SPIEGEL: Both of you were drilled by fathers who wanted to control everything.
Agassi: What is right is that both of us were in our fathers' hands. I told a lot of people that I hated tennis -- seriously and strongly hated it -- and they all tried to talk me out of it: "Ah, that is not right, Andre; in fact you love tennis, don't you?" Do you want to know what Stefanie said: "Don't we all?"
SPIEGEL: Did you tell each other the stories of your sufferings?
Agassi: I was the better talker; she was the better listener. But we did not have to explain everything.
SPIEGEL: You knew?
Agassi: We both knew a lot, yes. But there is a very significant difference between us: Stefanie wanted to play tennis, it was her decision; and I did not, but I had to. For me it was the wrong life; it was not mine.
SPIEGEL: In Germany, Peter Graf has been seen as a diabolical father who stole his daughter's childhood.
Agassi: But it wasn't like that.
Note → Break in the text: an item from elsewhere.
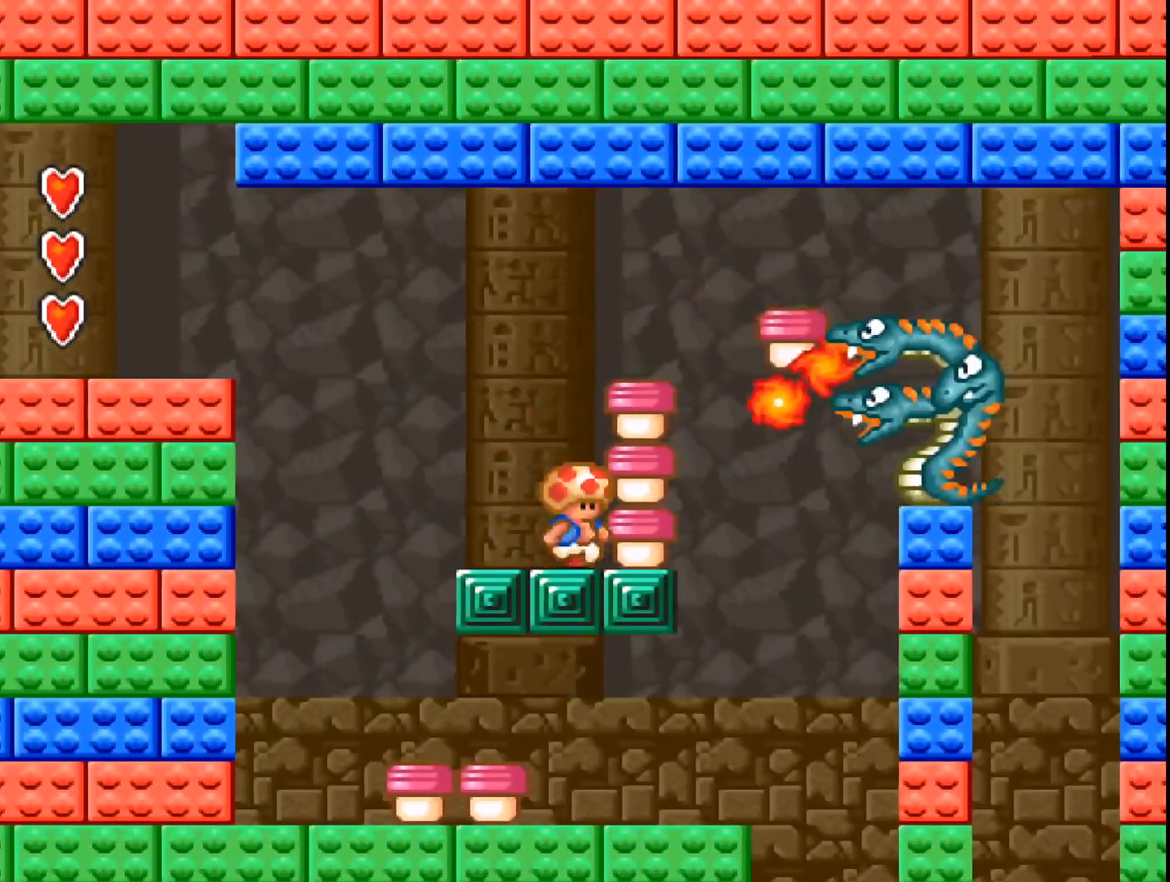
{"buttons": ["A"], "events": [[267, "DPAD_LEFT", "up"]]}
It was her choice. Stefanie did not have to give up her family or her childhood, whereas I was sent to a training academy in Florida. And, from that moment on, I had no friends and no mom anymore. No, this story and this image are wrong. Of course, sometimes she was sick of it; but, in general, she loved the sport she happened to be great at.
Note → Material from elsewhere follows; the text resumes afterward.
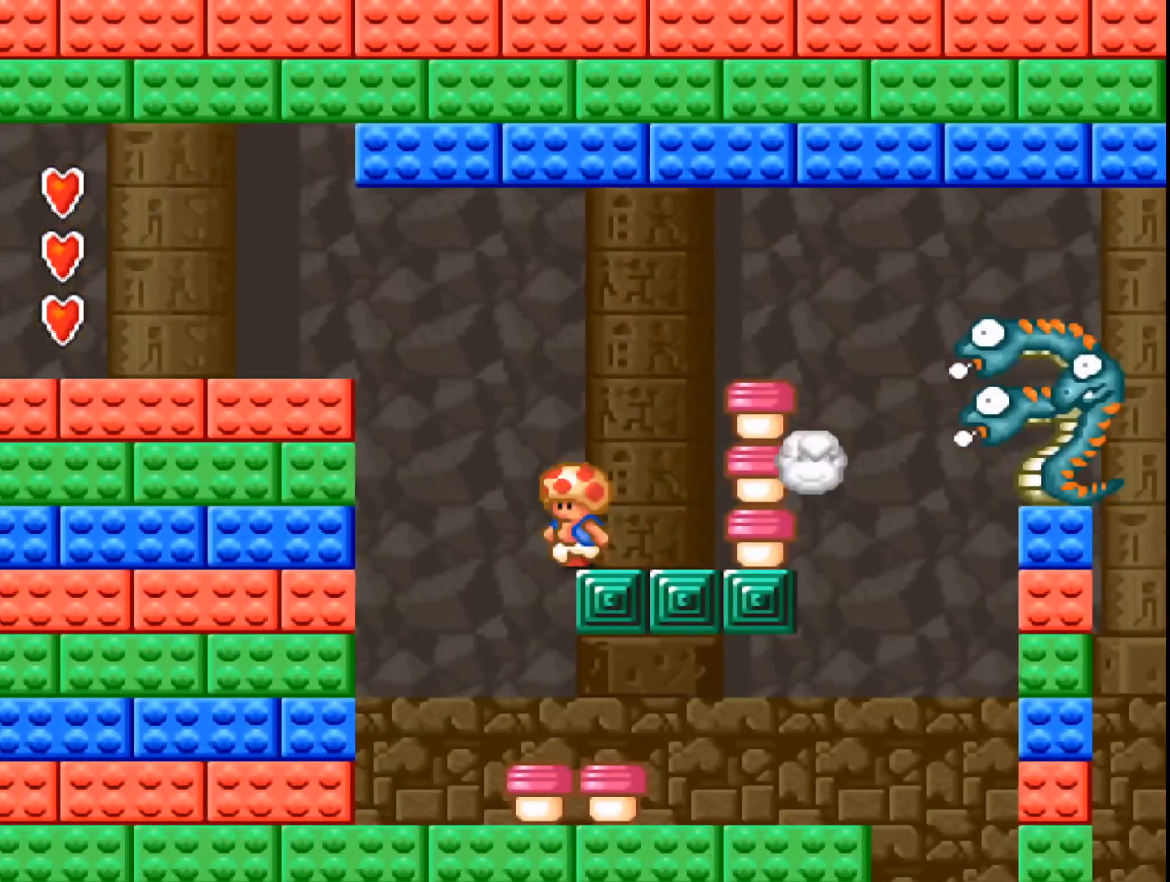
{"buttons": ["A"], "events": [[233, "DPAD_LEFT", "down"], [367, "DPAD_LEFT", "up"]]}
SPIEGEL: Your father, Emmanuel, is an Armenian-Iranian immigrant, who speaks five languages…
Agassi: … and none of them fluently. He mixes letters: "Vork your wolley!"
SPIEGEL: A violent man?
Agassi: Yes, very much so. And choleric. He used to have an axe handle in the car and sometimes a pistol. I was there when he knocked people unconscious with whom he had gotten into stupid debates about who had had the right-of-way.